MemoryCare put on a performance of the one-act plays last May before the book was released. What was the audience response like?
I think the audience left more uplifted than I was perhaps expecting. I was concerned because it’s a heavy topic, and I was concerned about how people would respond when they’re facing these three plays covering really difficult areas and tensions within families. People left, though, with just a heart of gratitude, in the sense that they understood better, and it was not the oppressive feeling you might expect given the topic.
I was so pleased with the [playwright’s] ability to show both sides. One of the reviewers who read these plays said, “These plays are full of sweat and sweetness.” And I think that was such an apt description of the balance. You see how hard the work is. How hard it is to both have a dementia as well as how hard it is to care with somebody with it, but you also see that sometimes there are blessings within that. There is an interdependency that can happen within the relationships because someone needs someone, and that person rises to the occasion to help them.
All three plays do such a good job of illustrating various stages of memory loss and different family dynamics — romantic partnerships changing because of the disease, siblings bickering over how to best to care for their father. Is there one moment that rang especially true to you?

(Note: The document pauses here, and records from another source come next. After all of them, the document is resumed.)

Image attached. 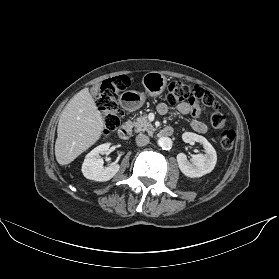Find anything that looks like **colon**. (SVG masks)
Listing matches in <instances>:
<instances>
[{"label":"colon","instance_id":"obj_1","mask_svg":"<svg viewBox=\"0 0 279 279\" xmlns=\"http://www.w3.org/2000/svg\"><path fill=\"white\" fill-rule=\"evenodd\" d=\"M129 86L126 76H117L102 82L96 90V103L103 118V133L110 134L120 124L119 95ZM166 99L171 105L189 102L193 114L198 116L202 111L212 110L210 122L219 129V143L229 150L235 141V131L226 125V115L220 111L219 103L212 93L198 85H189L181 81H172L168 85Z\"/></svg>","mask_w":279,"mask_h":279}]
</instances>
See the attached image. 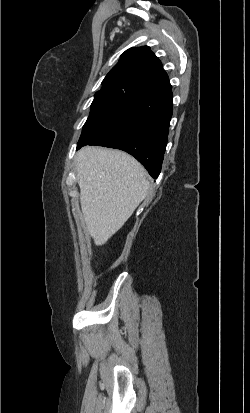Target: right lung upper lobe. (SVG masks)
I'll list each match as a JSON object with an SVG mask.
<instances>
[{"label": "right lung upper lobe", "instance_id": "obj_1", "mask_svg": "<svg viewBox=\"0 0 250 413\" xmlns=\"http://www.w3.org/2000/svg\"><path fill=\"white\" fill-rule=\"evenodd\" d=\"M102 85V89L133 91L139 96L171 89L161 62L147 46L126 50Z\"/></svg>", "mask_w": 250, "mask_h": 413}]
</instances>
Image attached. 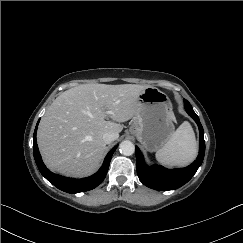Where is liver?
Instances as JSON below:
<instances>
[{
    "label": "liver",
    "mask_w": 243,
    "mask_h": 243,
    "mask_svg": "<svg viewBox=\"0 0 243 243\" xmlns=\"http://www.w3.org/2000/svg\"><path fill=\"white\" fill-rule=\"evenodd\" d=\"M136 84H83L60 94L42 117L37 142L46 166L71 177L94 173L106 150L103 134L116 139L122 122L134 117L139 94ZM111 119V120H109Z\"/></svg>",
    "instance_id": "6515ba94"
}]
</instances>
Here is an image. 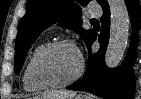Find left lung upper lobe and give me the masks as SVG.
Wrapping results in <instances>:
<instances>
[{
	"mask_svg": "<svg viewBox=\"0 0 141 99\" xmlns=\"http://www.w3.org/2000/svg\"><path fill=\"white\" fill-rule=\"evenodd\" d=\"M89 0H28L27 12L21 19L15 47V73H18L24 63V58L31 44L40 32L52 23L60 21L69 29H77L87 43L94 33L93 30L79 28L81 7ZM101 7L107 5L106 0H98Z\"/></svg>",
	"mask_w": 141,
	"mask_h": 99,
	"instance_id": "5c2ea615",
	"label": "left lung upper lobe"
}]
</instances>
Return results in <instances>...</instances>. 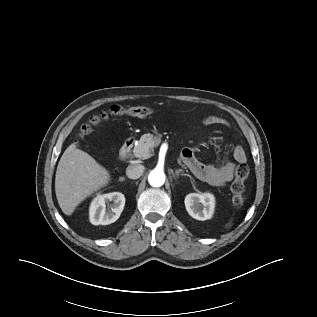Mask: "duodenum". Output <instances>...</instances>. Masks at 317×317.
I'll return each mask as SVG.
<instances>
[{
  "label": "duodenum",
  "instance_id": "1",
  "mask_svg": "<svg viewBox=\"0 0 317 317\" xmlns=\"http://www.w3.org/2000/svg\"><path fill=\"white\" fill-rule=\"evenodd\" d=\"M132 145H133V140L132 139H127L124 144L122 145L121 149H120V152H119V155H120V158L124 159L127 157V155L129 154L131 148H132Z\"/></svg>",
  "mask_w": 317,
  "mask_h": 317
}]
</instances>
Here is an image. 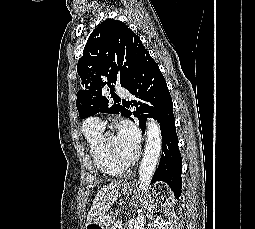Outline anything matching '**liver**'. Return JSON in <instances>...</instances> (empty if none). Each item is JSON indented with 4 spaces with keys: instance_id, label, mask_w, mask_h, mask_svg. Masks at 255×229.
Instances as JSON below:
<instances>
[{
    "instance_id": "liver-1",
    "label": "liver",
    "mask_w": 255,
    "mask_h": 229,
    "mask_svg": "<svg viewBox=\"0 0 255 229\" xmlns=\"http://www.w3.org/2000/svg\"><path fill=\"white\" fill-rule=\"evenodd\" d=\"M119 188L120 182H111L98 191L88 213L86 224L98 220L108 212L117 200Z\"/></svg>"
}]
</instances>
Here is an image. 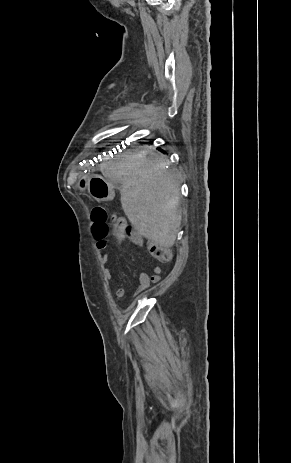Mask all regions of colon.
<instances>
[{
	"instance_id": "1",
	"label": "colon",
	"mask_w": 291,
	"mask_h": 463,
	"mask_svg": "<svg viewBox=\"0 0 291 463\" xmlns=\"http://www.w3.org/2000/svg\"><path fill=\"white\" fill-rule=\"evenodd\" d=\"M92 226L91 234L96 240L99 249L107 245V237L114 233L119 240L129 239L133 234L131 226L122 218L109 216L107 209L101 205L94 206L90 212ZM151 255L162 263L171 259V252L168 248L151 244L149 246Z\"/></svg>"
}]
</instances>
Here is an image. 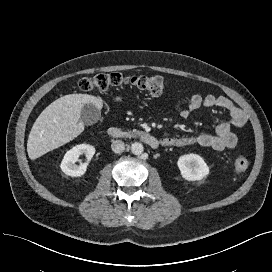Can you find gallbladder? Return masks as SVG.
I'll use <instances>...</instances> for the list:
<instances>
[{"mask_svg":"<svg viewBox=\"0 0 272 272\" xmlns=\"http://www.w3.org/2000/svg\"><path fill=\"white\" fill-rule=\"evenodd\" d=\"M101 117L100 110L92 103L85 104L81 110V121L89 126L95 124Z\"/></svg>","mask_w":272,"mask_h":272,"instance_id":"1","label":"gallbladder"}]
</instances>
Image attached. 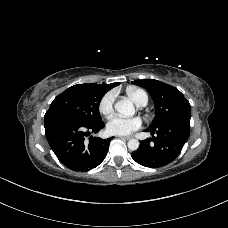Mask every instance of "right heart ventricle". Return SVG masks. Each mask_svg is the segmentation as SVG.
Segmentation results:
<instances>
[{
    "mask_svg": "<svg viewBox=\"0 0 228 228\" xmlns=\"http://www.w3.org/2000/svg\"><path fill=\"white\" fill-rule=\"evenodd\" d=\"M126 92L133 102L138 106H145L147 104L148 95L144 90L135 87H128Z\"/></svg>",
    "mask_w": 228,
    "mask_h": 228,
    "instance_id": "e07e8e85",
    "label": "right heart ventricle"
}]
</instances>
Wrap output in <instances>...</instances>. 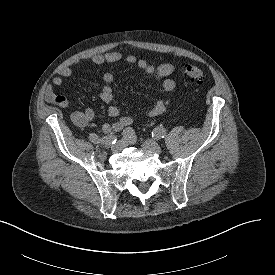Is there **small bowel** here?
<instances>
[{
  "instance_id": "1",
  "label": "small bowel",
  "mask_w": 275,
  "mask_h": 275,
  "mask_svg": "<svg viewBox=\"0 0 275 275\" xmlns=\"http://www.w3.org/2000/svg\"><path fill=\"white\" fill-rule=\"evenodd\" d=\"M91 62L95 65H103L105 63H116L122 60L129 65L136 64L137 67L149 76L155 77L161 81L162 90L165 94H171L176 88V82L170 77L174 71L175 66L171 63H164L157 67L150 64L146 60H138L134 55H129L123 58L119 52H108L104 54H96L90 58ZM73 75V70L70 67L62 68L54 76L52 84L59 86L63 83L64 79ZM104 86L100 92V98L106 103L113 101L114 95L112 84L114 76L111 73H105L102 77ZM53 85H48L46 88L45 99L48 103L62 107L69 108V100L54 91ZM167 109V102L164 99L158 100L146 113L147 117H156L164 113ZM108 116L117 118L114 122L105 123L102 126L104 133L119 132L124 128L133 124L134 119L131 116H120V108L112 105L108 108ZM71 121L79 127L86 126L94 119V111L92 109H85L75 111L70 116Z\"/></svg>"
}]
</instances>
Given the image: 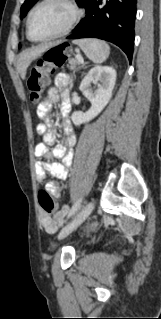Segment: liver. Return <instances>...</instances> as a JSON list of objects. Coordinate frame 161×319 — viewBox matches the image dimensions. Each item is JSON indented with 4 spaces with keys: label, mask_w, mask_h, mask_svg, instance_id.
I'll use <instances>...</instances> for the list:
<instances>
[{
    "label": "liver",
    "mask_w": 161,
    "mask_h": 319,
    "mask_svg": "<svg viewBox=\"0 0 161 319\" xmlns=\"http://www.w3.org/2000/svg\"><path fill=\"white\" fill-rule=\"evenodd\" d=\"M47 48L48 45H41L35 48L27 49L19 54L17 70L23 80L26 77V71L31 62L38 58Z\"/></svg>",
    "instance_id": "6515ba94"
}]
</instances>
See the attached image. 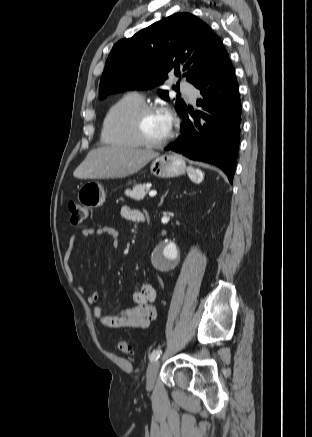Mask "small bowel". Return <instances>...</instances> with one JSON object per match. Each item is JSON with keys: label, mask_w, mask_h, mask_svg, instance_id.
I'll return each instance as SVG.
<instances>
[{"label": "small bowel", "mask_w": 312, "mask_h": 437, "mask_svg": "<svg viewBox=\"0 0 312 437\" xmlns=\"http://www.w3.org/2000/svg\"><path fill=\"white\" fill-rule=\"evenodd\" d=\"M121 215L124 219L132 222L140 223L145 220L142 212L130 206H123ZM79 235L81 237L108 235L115 247L119 245V233L112 226H102L98 229H83ZM75 238L76 236L72 240ZM78 289L81 292L84 290L83 286H79ZM156 300L157 292L155 288L148 283H144L134 292V301L136 303L134 307L124 308L118 314L110 315L104 311L100 303V294L97 288H94L88 295V302L93 306L94 317L102 326L109 328H147L156 317Z\"/></svg>", "instance_id": "1"}]
</instances>
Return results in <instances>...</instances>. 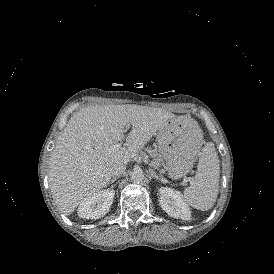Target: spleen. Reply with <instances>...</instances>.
<instances>
[{
    "mask_svg": "<svg viewBox=\"0 0 274 274\" xmlns=\"http://www.w3.org/2000/svg\"><path fill=\"white\" fill-rule=\"evenodd\" d=\"M198 142L202 141V133L199 129ZM196 152V147L192 149ZM195 179L191 186L184 190V201L199 210L206 211L212 208L218 195L220 164L214 144L209 142L199 154Z\"/></svg>",
    "mask_w": 274,
    "mask_h": 274,
    "instance_id": "1",
    "label": "spleen"
}]
</instances>
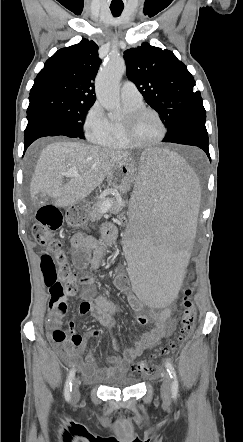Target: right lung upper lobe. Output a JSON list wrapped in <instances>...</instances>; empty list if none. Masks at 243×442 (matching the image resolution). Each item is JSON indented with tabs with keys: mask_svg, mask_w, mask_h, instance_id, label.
Masks as SVG:
<instances>
[{
	"mask_svg": "<svg viewBox=\"0 0 243 442\" xmlns=\"http://www.w3.org/2000/svg\"><path fill=\"white\" fill-rule=\"evenodd\" d=\"M101 60L95 42L82 39L79 44L59 49L38 73L30 97L60 94L93 104L94 79Z\"/></svg>",
	"mask_w": 243,
	"mask_h": 442,
	"instance_id": "cb5924a9",
	"label": "right lung upper lobe"
}]
</instances>
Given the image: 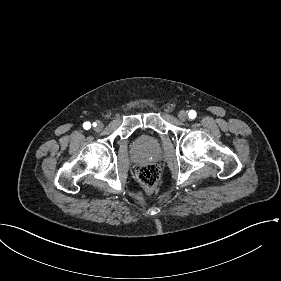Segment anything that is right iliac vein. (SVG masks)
Wrapping results in <instances>:
<instances>
[{
	"mask_svg": "<svg viewBox=\"0 0 281 281\" xmlns=\"http://www.w3.org/2000/svg\"><path fill=\"white\" fill-rule=\"evenodd\" d=\"M103 129V124L101 122H97L95 130L96 131H101Z\"/></svg>",
	"mask_w": 281,
	"mask_h": 281,
	"instance_id": "1",
	"label": "right iliac vein"
}]
</instances>
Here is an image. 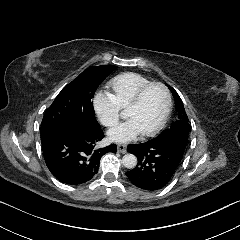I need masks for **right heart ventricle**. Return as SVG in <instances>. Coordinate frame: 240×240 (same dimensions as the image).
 Wrapping results in <instances>:
<instances>
[{
  "label": "right heart ventricle",
  "mask_w": 240,
  "mask_h": 240,
  "mask_svg": "<svg viewBox=\"0 0 240 240\" xmlns=\"http://www.w3.org/2000/svg\"><path fill=\"white\" fill-rule=\"evenodd\" d=\"M150 83L144 76L127 72L120 74L106 83L107 95L118 109H124L142 86Z\"/></svg>",
  "instance_id": "right-heart-ventricle-1"
}]
</instances>
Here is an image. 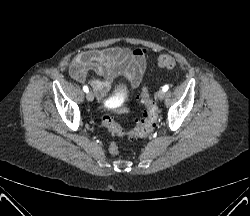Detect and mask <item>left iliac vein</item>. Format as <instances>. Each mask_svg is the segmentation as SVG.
<instances>
[{
  "mask_svg": "<svg viewBox=\"0 0 250 216\" xmlns=\"http://www.w3.org/2000/svg\"><path fill=\"white\" fill-rule=\"evenodd\" d=\"M157 97H158V99H160V100L164 99V97H165V92H164L163 90H159V91L157 92Z\"/></svg>",
  "mask_w": 250,
  "mask_h": 216,
  "instance_id": "left-iliac-vein-1",
  "label": "left iliac vein"
}]
</instances>
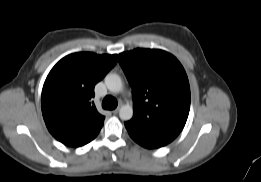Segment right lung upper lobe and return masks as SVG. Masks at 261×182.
Listing matches in <instances>:
<instances>
[{"label": "right lung upper lobe", "mask_w": 261, "mask_h": 182, "mask_svg": "<svg viewBox=\"0 0 261 182\" xmlns=\"http://www.w3.org/2000/svg\"><path fill=\"white\" fill-rule=\"evenodd\" d=\"M117 63V55L79 52L62 58L48 74L41 96L49 132L66 146L92 141L104 123L92 102L97 82Z\"/></svg>", "instance_id": "right-lung-upper-lobe-1"}]
</instances>
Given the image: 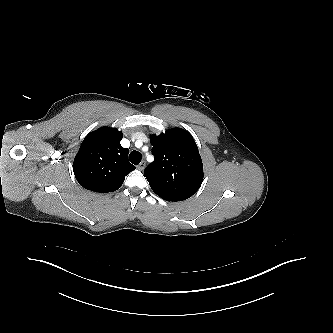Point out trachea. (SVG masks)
<instances>
[{"instance_id": "obj_1", "label": "trachea", "mask_w": 333, "mask_h": 333, "mask_svg": "<svg viewBox=\"0 0 333 333\" xmlns=\"http://www.w3.org/2000/svg\"><path fill=\"white\" fill-rule=\"evenodd\" d=\"M129 159L134 165H138L141 162L142 155L138 151H132L130 153Z\"/></svg>"}]
</instances>
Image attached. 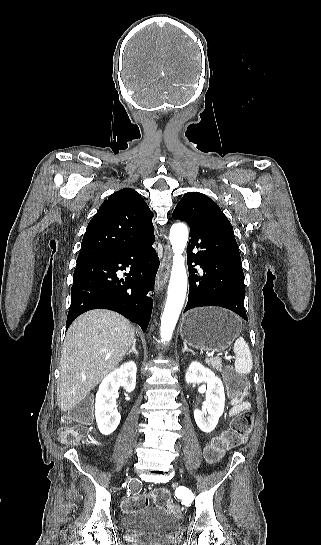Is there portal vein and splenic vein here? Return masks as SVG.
<instances>
[{
    "label": "portal vein and splenic vein",
    "instance_id": "portal-vein-and-splenic-vein-1",
    "mask_svg": "<svg viewBox=\"0 0 321 545\" xmlns=\"http://www.w3.org/2000/svg\"><path fill=\"white\" fill-rule=\"evenodd\" d=\"M208 357H213V353H208ZM105 361H108V359H105Z\"/></svg>",
    "mask_w": 321,
    "mask_h": 545
}]
</instances>
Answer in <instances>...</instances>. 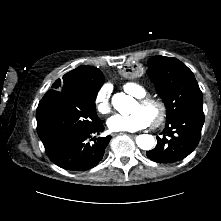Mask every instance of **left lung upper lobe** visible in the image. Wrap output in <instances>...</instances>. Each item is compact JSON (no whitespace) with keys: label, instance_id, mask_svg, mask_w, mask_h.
<instances>
[{"label":"left lung upper lobe","instance_id":"left-lung-upper-lobe-1","mask_svg":"<svg viewBox=\"0 0 221 221\" xmlns=\"http://www.w3.org/2000/svg\"><path fill=\"white\" fill-rule=\"evenodd\" d=\"M148 67L147 74L166 105L167 122L202 108V92L193 72L184 63L173 57L155 56L149 59ZM175 150V144H170L163 147L162 154L167 159Z\"/></svg>","mask_w":221,"mask_h":221}]
</instances>
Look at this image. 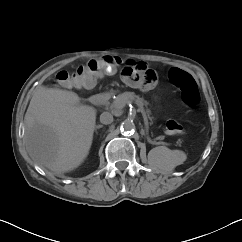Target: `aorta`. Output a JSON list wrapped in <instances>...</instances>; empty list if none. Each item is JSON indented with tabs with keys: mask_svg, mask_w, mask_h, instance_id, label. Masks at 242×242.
Masks as SVG:
<instances>
[{
	"mask_svg": "<svg viewBox=\"0 0 242 242\" xmlns=\"http://www.w3.org/2000/svg\"><path fill=\"white\" fill-rule=\"evenodd\" d=\"M121 130L127 133L133 132L135 130V124L131 120H125L122 123Z\"/></svg>",
	"mask_w": 242,
	"mask_h": 242,
	"instance_id": "aorta-1",
	"label": "aorta"
}]
</instances>
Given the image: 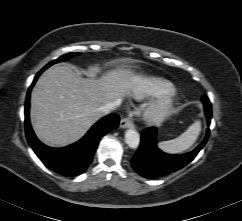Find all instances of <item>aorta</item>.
<instances>
[{"instance_id": "762f6f07", "label": "aorta", "mask_w": 242, "mask_h": 221, "mask_svg": "<svg viewBox=\"0 0 242 221\" xmlns=\"http://www.w3.org/2000/svg\"><path fill=\"white\" fill-rule=\"evenodd\" d=\"M125 142L130 148L136 149L140 143L139 133L134 129H128L125 132Z\"/></svg>"}]
</instances>
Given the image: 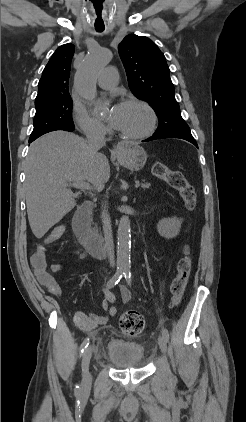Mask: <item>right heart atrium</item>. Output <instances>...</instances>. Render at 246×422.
Segmentation results:
<instances>
[{"label":"right heart atrium","mask_w":246,"mask_h":422,"mask_svg":"<svg viewBox=\"0 0 246 422\" xmlns=\"http://www.w3.org/2000/svg\"><path fill=\"white\" fill-rule=\"evenodd\" d=\"M73 117L78 128L87 137H103L108 131L104 124L93 118L88 111L81 106L76 105L74 107Z\"/></svg>","instance_id":"d8ad5b80"}]
</instances>
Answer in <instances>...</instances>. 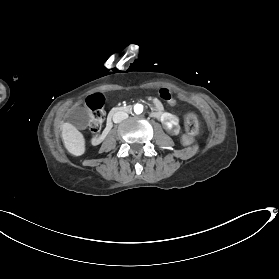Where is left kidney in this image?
Listing matches in <instances>:
<instances>
[{"mask_svg": "<svg viewBox=\"0 0 279 279\" xmlns=\"http://www.w3.org/2000/svg\"><path fill=\"white\" fill-rule=\"evenodd\" d=\"M163 124H164V127H165L166 131H168V132L174 131L175 126H174V124L172 122H170L168 120H164Z\"/></svg>", "mask_w": 279, "mask_h": 279, "instance_id": "obj_1", "label": "left kidney"}]
</instances>
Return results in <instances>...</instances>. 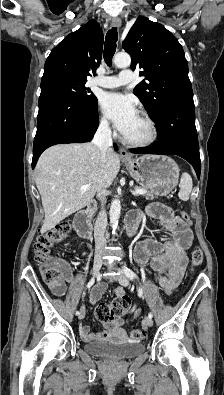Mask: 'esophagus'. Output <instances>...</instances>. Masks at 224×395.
Instances as JSON below:
<instances>
[{
    "label": "esophagus",
    "instance_id": "1",
    "mask_svg": "<svg viewBox=\"0 0 224 395\" xmlns=\"http://www.w3.org/2000/svg\"><path fill=\"white\" fill-rule=\"evenodd\" d=\"M111 26L113 28H120L121 27V20L120 19H113L111 22ZM119 154H120L121 159H130V155L124 148H120Z\"/></svg>",
    "mask_w": 224,
    "mask_h": 395
}]
</instances>
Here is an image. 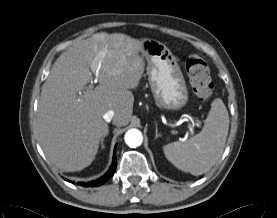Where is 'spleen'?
Returning a JSON list of instances; mask_svg holds the SVG:
<instances>
[{
	"mask_svg": "<svg viewBox=\"0 0 277 218\" xmlns=\"http://www.w3.org/2000/svg\"><path fill=\"white\" fill-rule=\"evenodd\" d=\"M229 130V115L220 98L211 103V109L202 131L190 139L169 143L163 147L166 158L178 169L202 175L221 157Z\"/></svg>",
	"mask_w": 277,
	"mask_h": 218,
	"instance_id": "1",
	"label": "spleen"
}]
</instances>
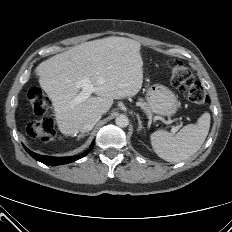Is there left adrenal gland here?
<instances>
[{
	"label": "left adrenal gland",
	"mask_w": 232,
	"mask_h": 232,
	"mask_svg": "<svg viewBox=\"0 0 232 232\" xmlns=\"http://www.w3.org/2000/svg\"><path fill=\"white\" fill-rule=\"evenodd\" d=\"M136 116H137L138 125H139L137 131H138L139 134H141L142 129H143L144 127L142 126V121L140 120L139 115H136Z\"/></svg>",
	"instance_id": "obj_1"
}]
</instances>
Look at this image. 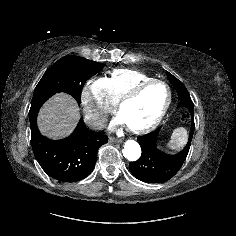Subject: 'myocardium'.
Returning a JSON list of instances; mask_svg holds the SVG:
<instances>
[{"label": "myocardium", "instance_id": "f54148a6", "mask_svg": "<svg viewBox=\"0 0 236 236\" xmlns=\"http://www.w3.org/2000/svg\"><path fill=\"white\" fill-rule=\"evenodd\" d=\"M154 84H162L166 87V89L168 91V99H167L165 105L163 106V108L161 109V111L159 112L158 116L151 123H149L145 126H141V127H134V126L127 125L128 130L131 131L132 133H135V134L147 133V132L155 129L161 123V121L165 117L167 111L169 110L171 103H172V99H173L172 89H171L170 85L164 80L150 79L148 81H145V82H142V83L136 85L127 94L122 96L116 103L117 110H118L119 114H121L122 108L126 104L137 99L146 88H148L149 86L154 85Z\"/></svg>", "mask_w": 236, "mask_h": 236}]
</instances>
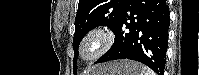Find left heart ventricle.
Returning a JSON list of instances; mask_svg holds the SVG:
<instances>
[{"mask_svg": "<svg viewBox=\"0 0 199 75\" xmlns=\"http://www.w3.org/2000/svg\"><path fill=\"white\" fill-rule=\"evenodd\" d=\"M98 49V43L96 41H90L84 46V55L90 56Z\"/></svg>", "mask_w": 199, "mask_h": 75, "instance_id": "1", "label": "left heart ventricle"}]
</instances>
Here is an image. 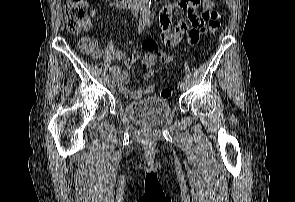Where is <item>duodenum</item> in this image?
Returning <instances> with one entry per match:
<instances>
[{"instance_id":"duodenum-1","label":"duodenum","mask_w":295,"mask_h":202,"mask_svg":"<svg viewBox=\"0 0 295 202\" xmlns=\"http://www.w3.org/2000/svg\"><path fill=\"white\" fill-rule=\"evenodd\" d=\"M117 1L128 5L129 7H136L140 0H117Z\"/></svg>"}]
</instances>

I did the first calling — over 90 plays came through — and one of my criteria just to start bringing it down was how well do they accurately reflect the disease process itself? I think in the ones that were ultimately selected by the jury panel, all depict the accurate portrayals of the various things that people have to struggle with. In the first play, you’re dealing with the early stage of dementia, and you’re seeing that place where a caregiver is going: “Is this normal aging? Is this normal? Is there something wrong here?” You pick that up, and as you move along in the progression of the months, you become very aware that it’s not normal. But how skillfully the playwright was able to show the transition of a caregiver from the place of “This might just be normal” to “This is not, and we’re going to have to deal with it. We’re going to have to acknowledge it and change our lives because of it.”
What is one thing that you really want to stress to families when their loved ones receive a diagnosis of dementia?
One of the most important things is to understand is that there is a brain disease present. I think the most frustration comes in the very early time when the caregiver tries to make that person come back to where they were, forcing them to try harder: If you just try, you’ll remember. If you just try, you’ll do these things.
It sets up a tension within a relationship, and it’s terribly frustrating to our patients to always be called back to a level of performance that they can no longer achieve. So we try to help a caregiver come to a place and understand that this is a degenerative process within my loved one’s brain, they are doing the very best that they can and I’m the one who needs to change in order to be able to help them in the best way.